## Images with pose keypoints
==============================

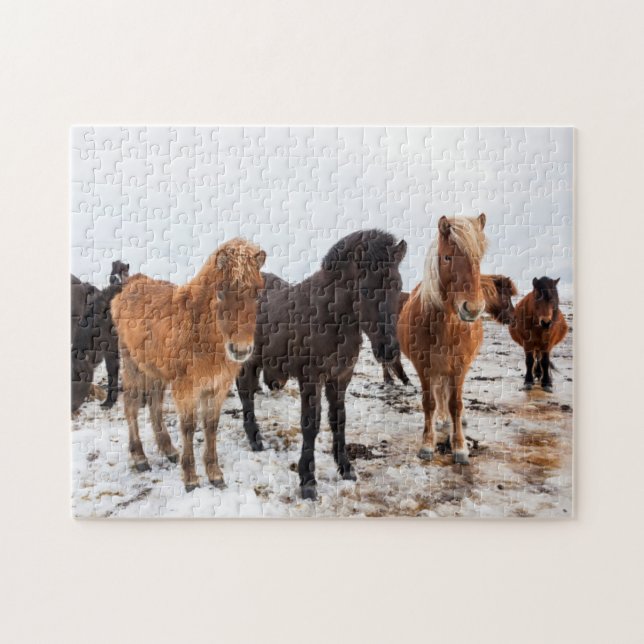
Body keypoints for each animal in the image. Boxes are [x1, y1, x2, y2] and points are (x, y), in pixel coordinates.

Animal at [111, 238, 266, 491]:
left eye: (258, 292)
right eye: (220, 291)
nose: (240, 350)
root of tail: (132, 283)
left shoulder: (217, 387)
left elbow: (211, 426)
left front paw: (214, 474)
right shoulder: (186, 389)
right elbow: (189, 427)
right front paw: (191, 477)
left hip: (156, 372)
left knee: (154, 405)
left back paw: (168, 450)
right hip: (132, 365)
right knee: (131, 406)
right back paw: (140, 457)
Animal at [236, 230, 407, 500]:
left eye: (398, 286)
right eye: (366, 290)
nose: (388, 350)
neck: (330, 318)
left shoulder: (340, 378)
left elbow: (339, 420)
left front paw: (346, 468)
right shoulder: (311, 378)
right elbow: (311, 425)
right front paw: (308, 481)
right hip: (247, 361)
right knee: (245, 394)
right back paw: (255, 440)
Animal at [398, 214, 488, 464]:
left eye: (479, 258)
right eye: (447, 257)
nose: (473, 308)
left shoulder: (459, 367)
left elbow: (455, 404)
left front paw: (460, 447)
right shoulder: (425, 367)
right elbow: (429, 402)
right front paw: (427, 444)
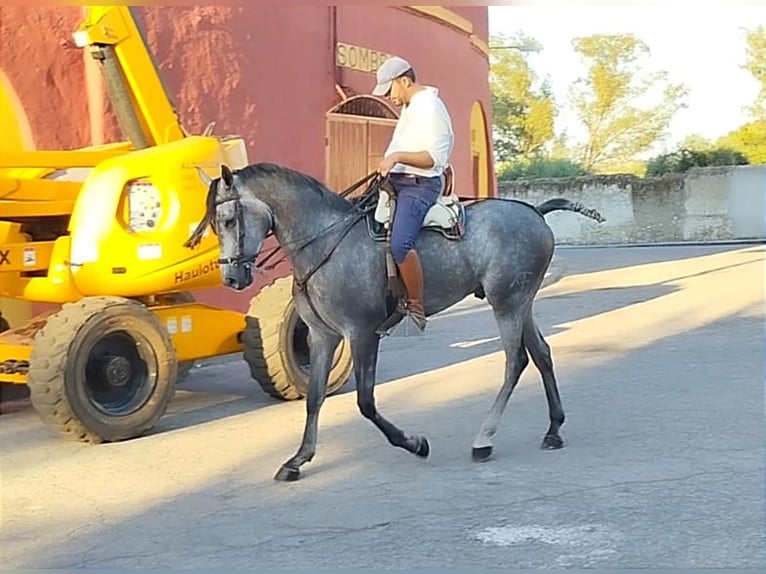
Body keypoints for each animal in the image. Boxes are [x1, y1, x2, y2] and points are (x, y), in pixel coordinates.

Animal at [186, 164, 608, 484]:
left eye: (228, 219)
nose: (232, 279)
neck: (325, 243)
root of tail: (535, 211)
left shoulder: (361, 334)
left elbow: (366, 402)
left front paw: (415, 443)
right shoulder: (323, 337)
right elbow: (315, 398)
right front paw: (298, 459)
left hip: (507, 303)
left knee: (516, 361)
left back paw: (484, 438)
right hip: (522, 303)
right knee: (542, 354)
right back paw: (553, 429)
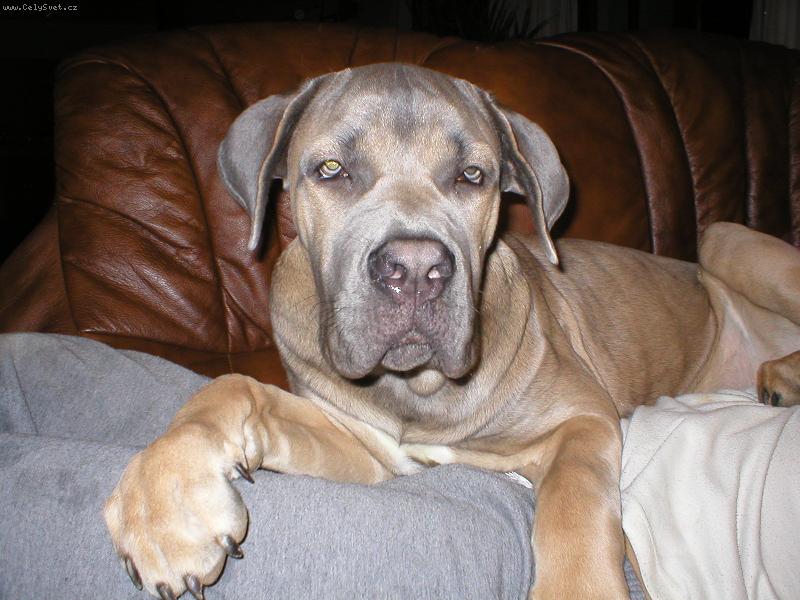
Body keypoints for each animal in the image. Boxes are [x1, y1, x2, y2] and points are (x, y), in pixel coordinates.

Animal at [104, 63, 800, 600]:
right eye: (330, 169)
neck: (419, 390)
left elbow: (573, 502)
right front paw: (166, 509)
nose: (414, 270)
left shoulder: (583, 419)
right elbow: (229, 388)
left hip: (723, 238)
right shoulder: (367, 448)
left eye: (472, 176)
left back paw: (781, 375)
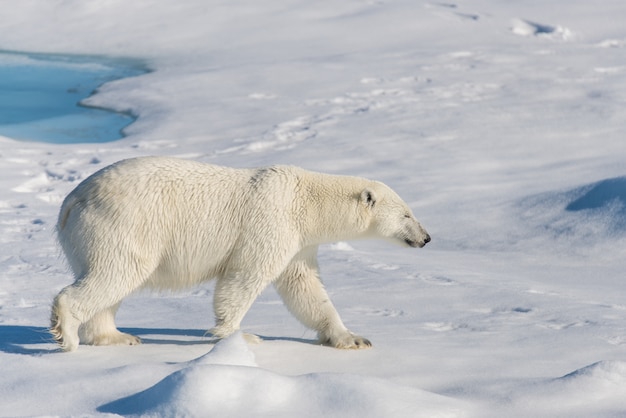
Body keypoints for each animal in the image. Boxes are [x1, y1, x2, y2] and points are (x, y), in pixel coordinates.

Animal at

==============================

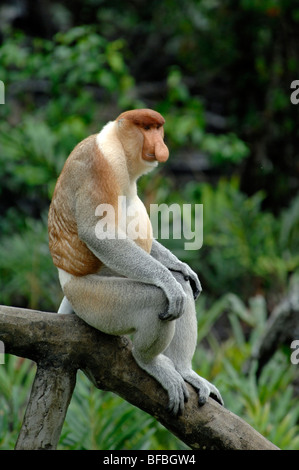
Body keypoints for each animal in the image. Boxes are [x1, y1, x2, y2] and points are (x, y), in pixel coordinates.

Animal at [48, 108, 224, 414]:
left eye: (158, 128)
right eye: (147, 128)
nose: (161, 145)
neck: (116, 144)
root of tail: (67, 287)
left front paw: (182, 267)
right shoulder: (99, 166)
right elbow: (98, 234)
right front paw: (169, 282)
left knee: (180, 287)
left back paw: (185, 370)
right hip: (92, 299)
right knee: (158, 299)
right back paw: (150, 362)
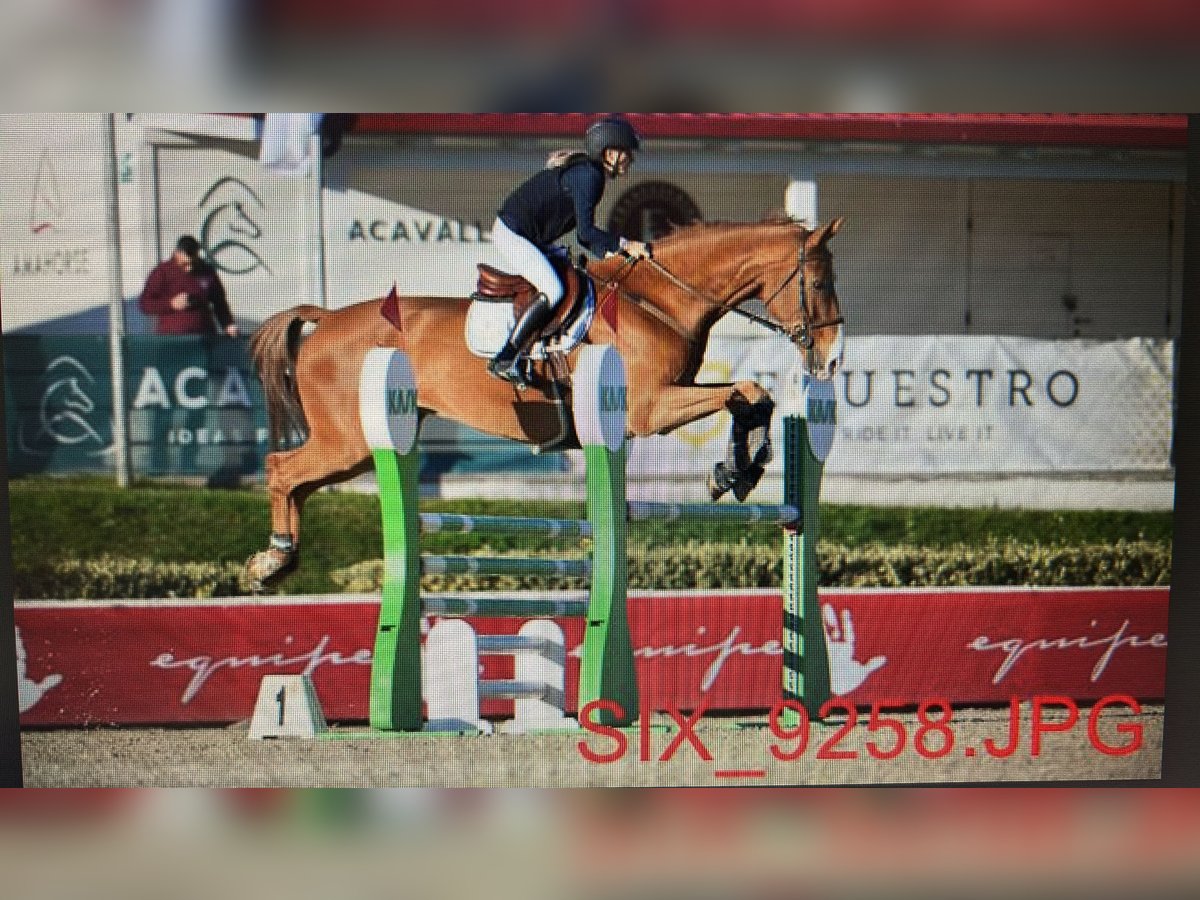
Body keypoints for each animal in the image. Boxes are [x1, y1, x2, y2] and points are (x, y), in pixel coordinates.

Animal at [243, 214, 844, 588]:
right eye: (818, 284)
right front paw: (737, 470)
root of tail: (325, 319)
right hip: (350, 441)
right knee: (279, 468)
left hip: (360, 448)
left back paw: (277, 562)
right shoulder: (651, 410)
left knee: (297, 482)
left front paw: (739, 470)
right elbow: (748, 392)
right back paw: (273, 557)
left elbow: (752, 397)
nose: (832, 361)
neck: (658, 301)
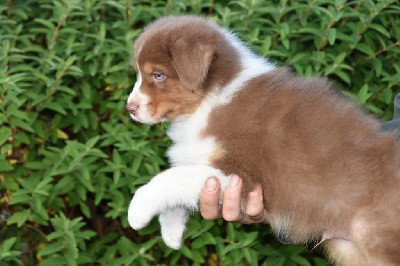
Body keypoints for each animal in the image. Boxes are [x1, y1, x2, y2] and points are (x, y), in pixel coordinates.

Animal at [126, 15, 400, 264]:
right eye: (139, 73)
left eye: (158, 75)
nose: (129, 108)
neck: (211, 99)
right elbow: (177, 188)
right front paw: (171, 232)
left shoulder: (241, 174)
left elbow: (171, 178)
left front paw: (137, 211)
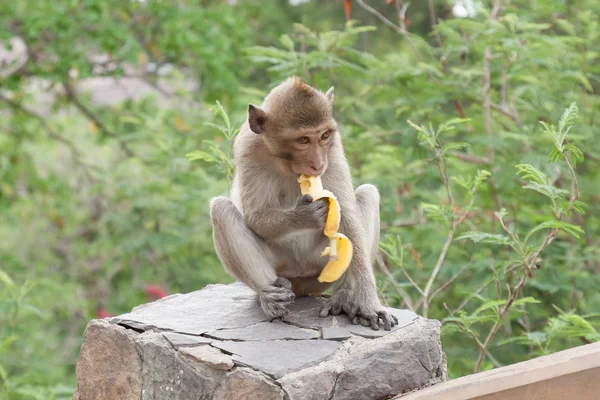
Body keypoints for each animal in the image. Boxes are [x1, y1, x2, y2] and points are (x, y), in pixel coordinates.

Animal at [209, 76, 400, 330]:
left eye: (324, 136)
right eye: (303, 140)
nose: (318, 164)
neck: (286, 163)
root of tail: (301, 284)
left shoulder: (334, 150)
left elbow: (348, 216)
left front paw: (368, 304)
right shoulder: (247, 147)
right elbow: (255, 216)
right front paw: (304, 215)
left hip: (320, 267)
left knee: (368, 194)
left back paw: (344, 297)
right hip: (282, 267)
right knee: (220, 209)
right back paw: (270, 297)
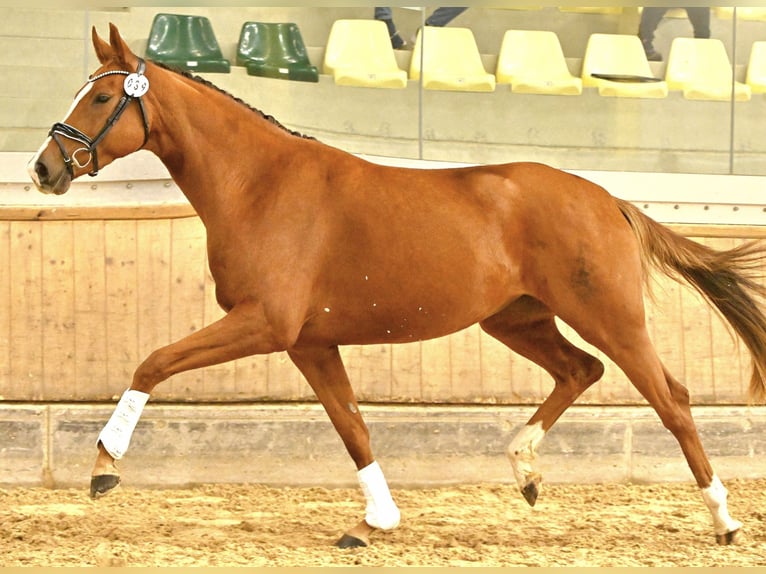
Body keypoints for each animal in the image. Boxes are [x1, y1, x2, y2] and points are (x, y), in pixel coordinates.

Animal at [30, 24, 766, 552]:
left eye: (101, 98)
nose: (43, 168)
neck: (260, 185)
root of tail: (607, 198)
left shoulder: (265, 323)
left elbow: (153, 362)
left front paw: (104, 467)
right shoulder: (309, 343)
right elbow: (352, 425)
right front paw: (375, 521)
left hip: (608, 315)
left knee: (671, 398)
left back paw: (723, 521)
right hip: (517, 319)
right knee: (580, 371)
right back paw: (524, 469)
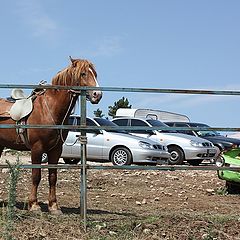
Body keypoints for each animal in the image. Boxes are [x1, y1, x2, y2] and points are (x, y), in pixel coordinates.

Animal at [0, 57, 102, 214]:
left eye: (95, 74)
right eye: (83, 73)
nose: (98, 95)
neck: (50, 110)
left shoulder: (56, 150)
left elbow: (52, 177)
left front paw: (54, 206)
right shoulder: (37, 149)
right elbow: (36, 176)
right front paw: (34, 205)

==============================

## WHAT THE EXERCISE ASKS
Above, find the line holding "right back paw: (524, 469)" and the line holding "right front paw: (34, 205)". Print exactly those two lines and every line between them, but no pictures.

## ANSWER TO THE PROBLEM
right back paw: (524, 469)
Body keypoints for each animal in the image. Boxes are [x1, y1, x2, y2] and points are (x, y), in pixel coordinates.

Animal at [0, 57, 102, 214]:
left eye: (95, 74)
right eye: (83, 73)
nose: (98, 95)
neck: (50, 110)
left shoulder: (56, 150)
left elbow: (52, 177)
left front paw: (54, 206)
right shoulder: (37, 149)
right elbow: (36, 176)
right front paw: (34, 205)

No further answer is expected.